What documentation does pest control generate?

Pest control documentation is both a regulatory requirement and a practical defense during health inspections. After each service visit, the pest control provider should supply a written service report documenting the date and time, technician name and license number, all products applied including active ingredients and application locations, trap readings from any installed monitoring devices, findings observed during the inspection, and any conducive conditions identified — such as structural gaps, moisture issues, or sanitation deficiencies that require operator attention. Bait station placement maps should be on file showing the exact location of every monitoring and treatment device in the facility. Material Safety Data Sheets for all products used must be retained on-site — inspectors may request these during health inspections.

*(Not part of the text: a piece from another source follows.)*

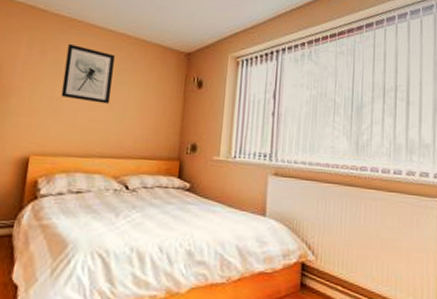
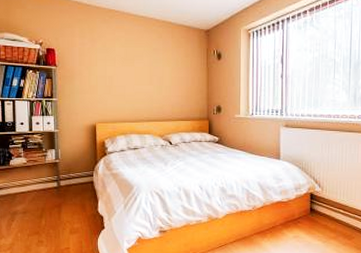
wall art: present [61,43,115,104] -> none [111,31,150,79]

An operator who can produce a complete pest control file during an unannounced inspection is in a materially better compliance position than one who relies on verbal assurances from their provider.

How do cockroaches get into commercial kitchens in Los Angeles?

German cockroaches are the primary kitchen pest in Los Angeles commercial kitchens, and they are extraordinarily well-adapted to the urban environment. They travel through the underground utility network — gas lines, sewer conduit, and electrical conduit — that connects buildings in high-density neighborhoods. They enter through the smallest gaps at floor-wall junctions, around pipe penetrations, and through drain lines that do not have functioning traps. They are introduced into otherwise clean kitchens through produce deliveries (particularly in cardboard boxes, which they use as harborage), used equipment purchases, and neighboring tenants in shared commercial buildings. In Koreatown, East LA, and Downtown, German cockroach populations have developed measurable resistance to standard pyrethroid chemical treatments through repeated exposure — meaning a provider applying the same chemistry on repeat visits may be producing no effect. Effective control in these neighborhoods requires insect growth regulator (IGR) rotation and bait-matrix management by technicians with specific experience in resistance management.